TMC’s Future Truck committee notes the U.S. DOT is, and has been, considering a require-ment that the maximum governed road speed of a truck will be set by the factory such that it cannot exceed a specific, yet to be determined, maximum road speed. Without this proposed technology implemented prior to that mandate, drivers could end up operating substantially (as much as five percent — see Figure 1) below the desired governed maximum speed as they approach the 2/32nds minimum legal

tread, if the governed speed's rotations per mile is set in the ECM based on the installed "new tire" circumference. With this in mind, TMC asks that ATA’s advocacy team take this into consideration and, perhaps, provide DOT officials this position paper while the regulation is still not yet published.

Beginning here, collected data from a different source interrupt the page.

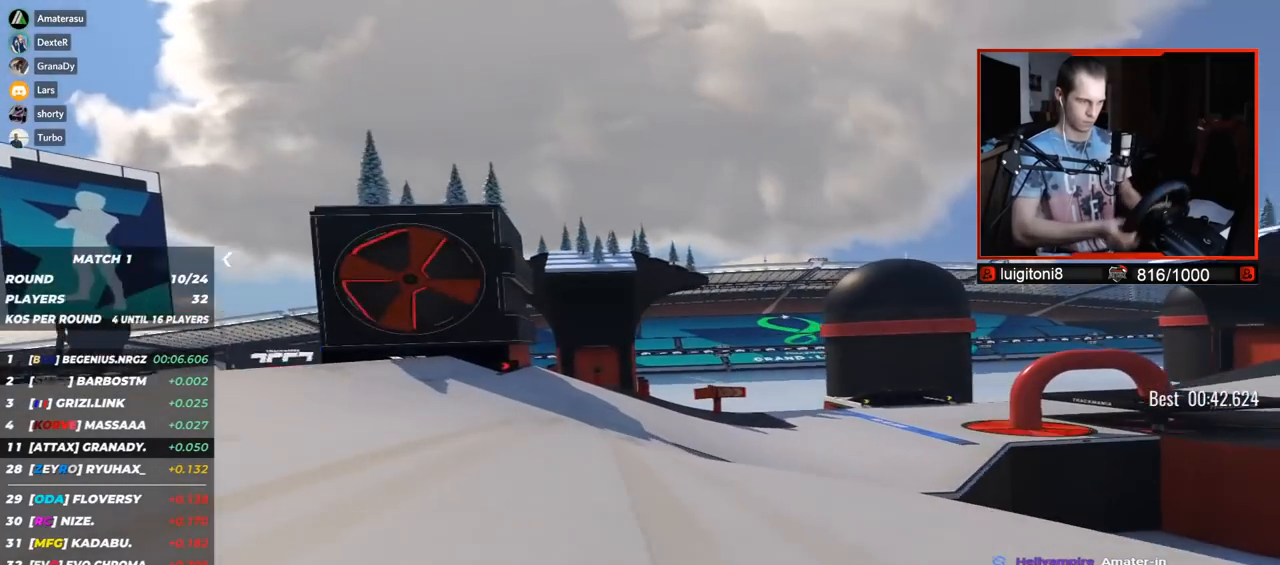
{"keys": ["right", "up"], "events": []}
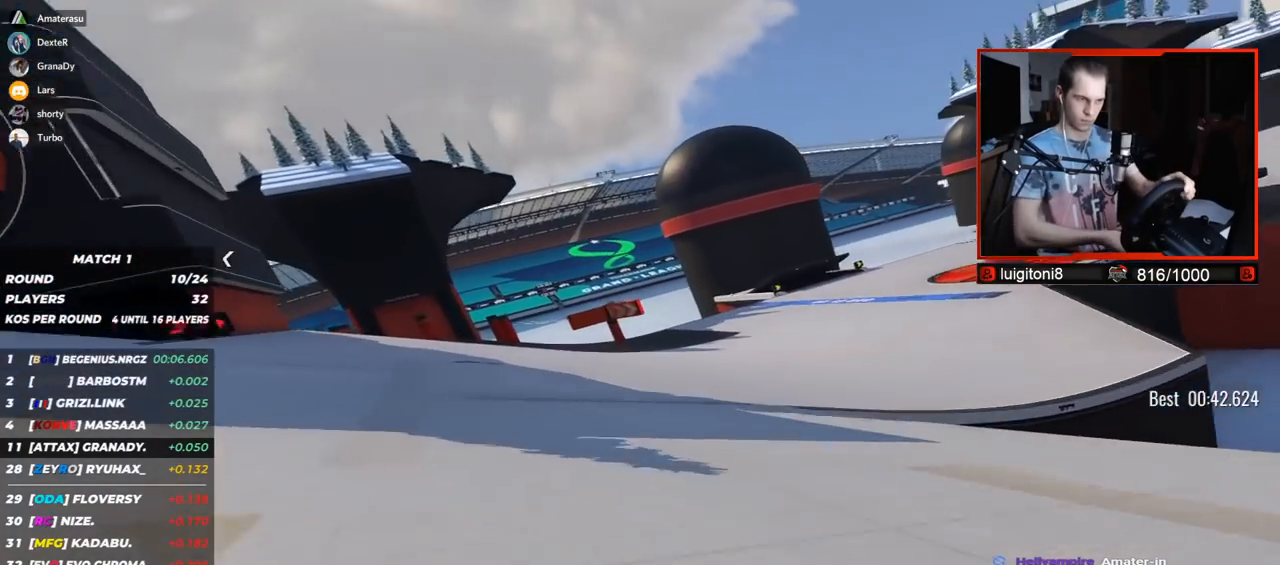
{"keys": ["right", "up"], "events": []}
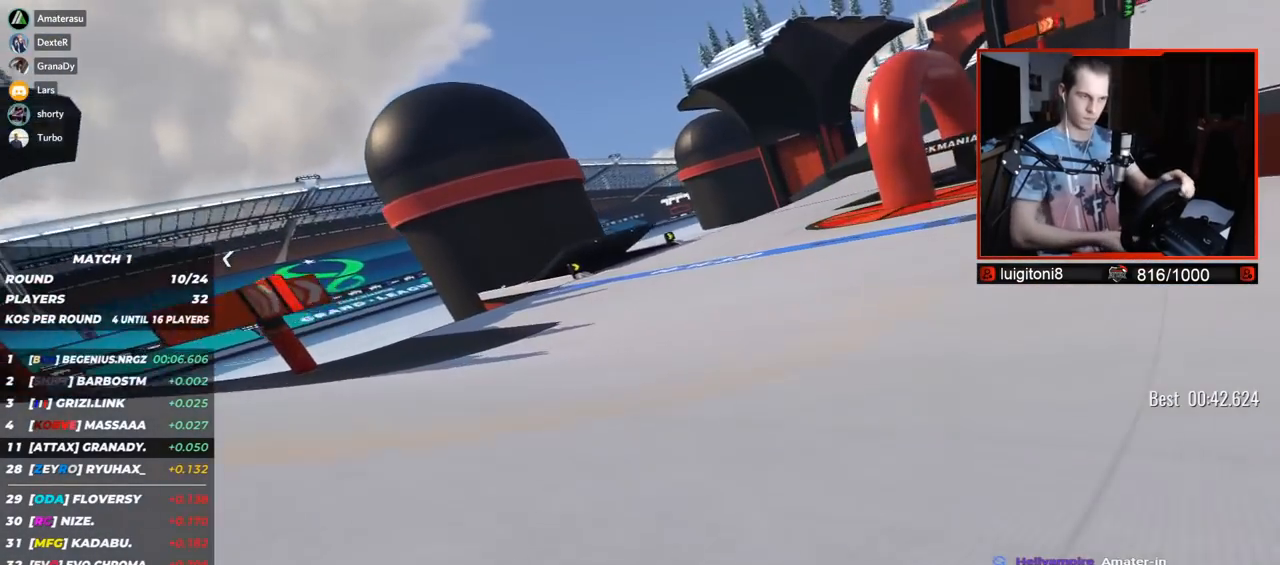
{"keys": ["right", "up"], "events": [[267, "down", "down"], [300, "down", "up"]]}
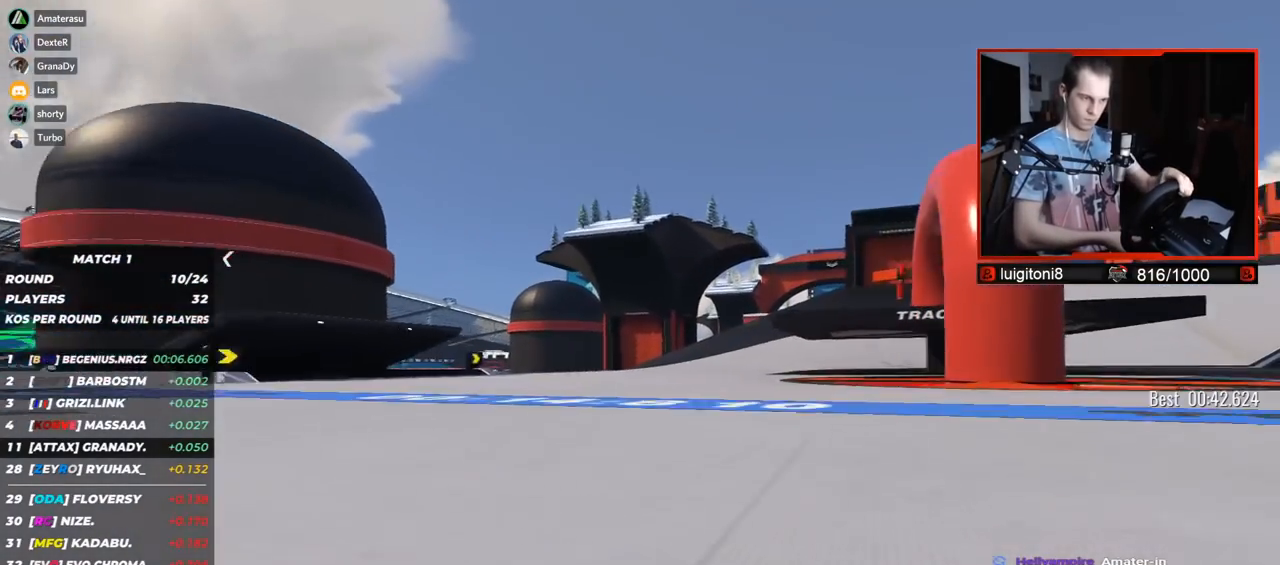
{"keys": ["right", "up"], "events": []}
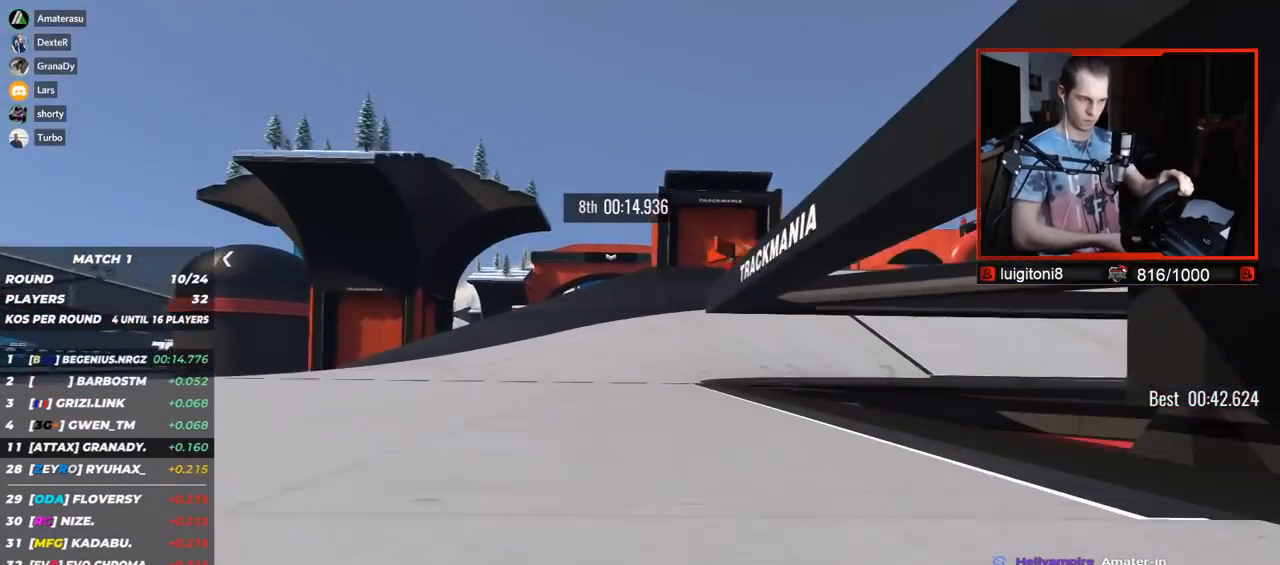
{"keys": ["right", "up"], "events": []}
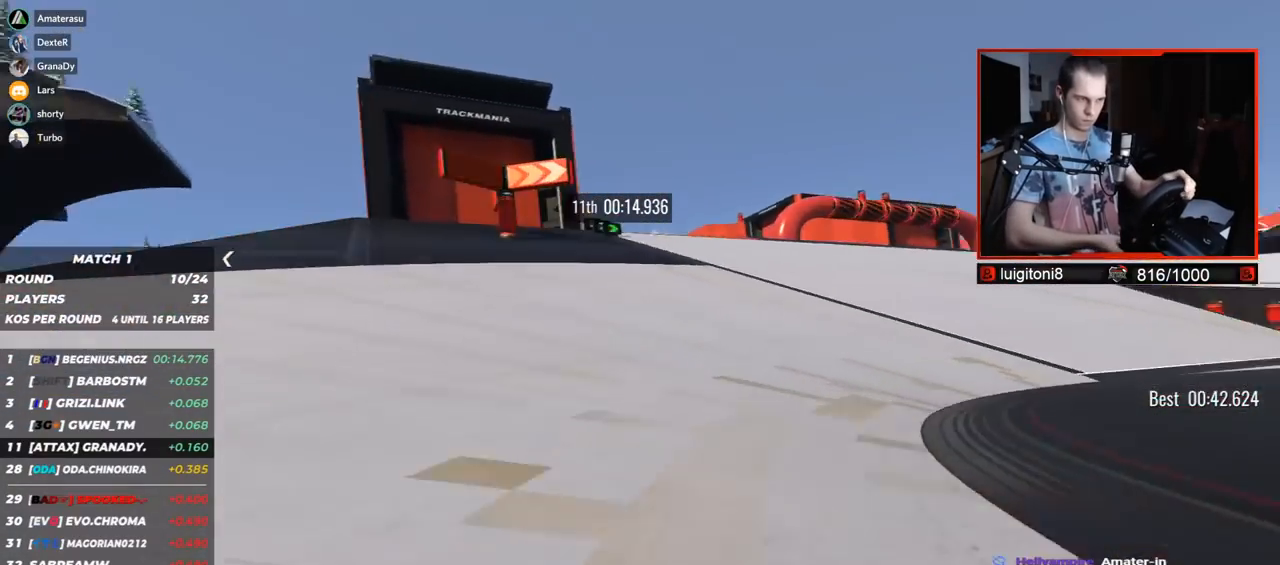
{"keys": ["right", "up"], "events": []}
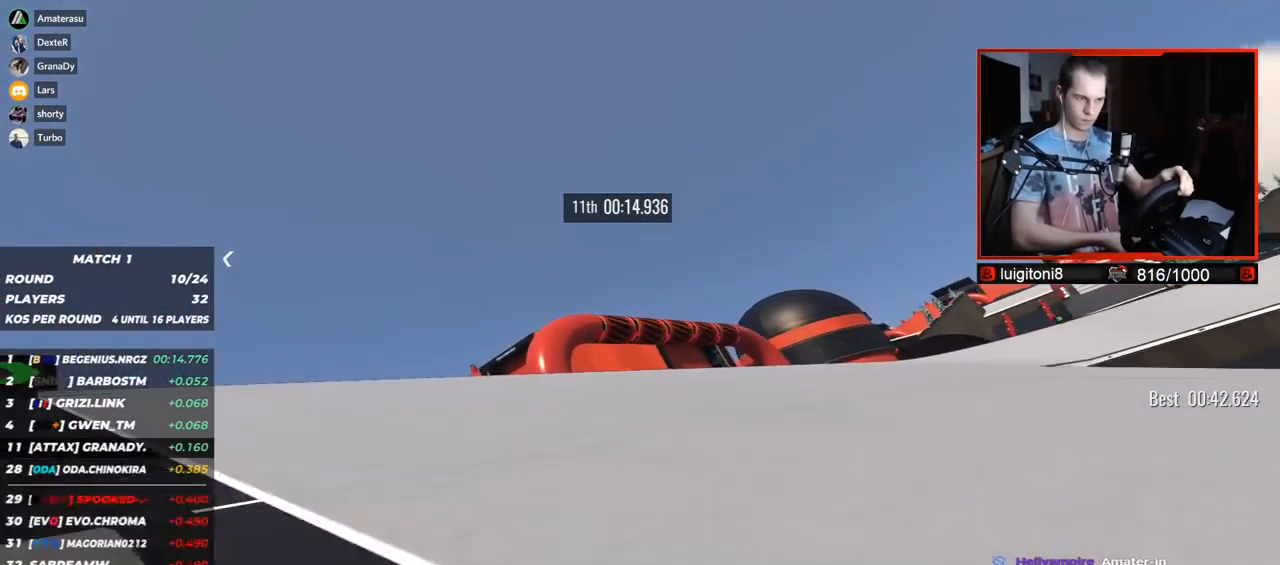
{"keys": ["right", "up"], "events": []}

Additionally, TMC’s Future Truck Committee notes one of the industry’s common methods of driver compensation is “pay by the mile.” As such, the vast majority of those paid by the mile are paid “by the book mile” rather than “by the dash odometer” mile. The minority of drivers who may be paid by the dash odometer mile should see no long-term or significant impact with the implementation of this technology. The dash odometer will simply reflect a more accurate number of miles traveled at any point in time. Over the life of the tire, the current ECU recording/reporting method and this proposed method will report the same number of dash odometer miles (presuming the fleet uses the mid-point tire circumference). The difference lies in the fact that the current ECU recording/reporting method would show the driver ran fewer miles on a given route when the truck is equipped with new tires than when that same truck runs the same route using worn tires. Phrased another way, absent this proposed technology, the paycheck of a driver paid by the dash-odometer miles traveled is understated as to dash odometer miles with new tires and overstated with worn tires. That inequity is re-moved with the implementation of this proposed technology. For those (TMC believes few) fleets both using the original “new tire” circumference for determining wheel rotations per mile and paying the driver by the dash mile, they may continue the practice through the installation of a hubometer set as they wish.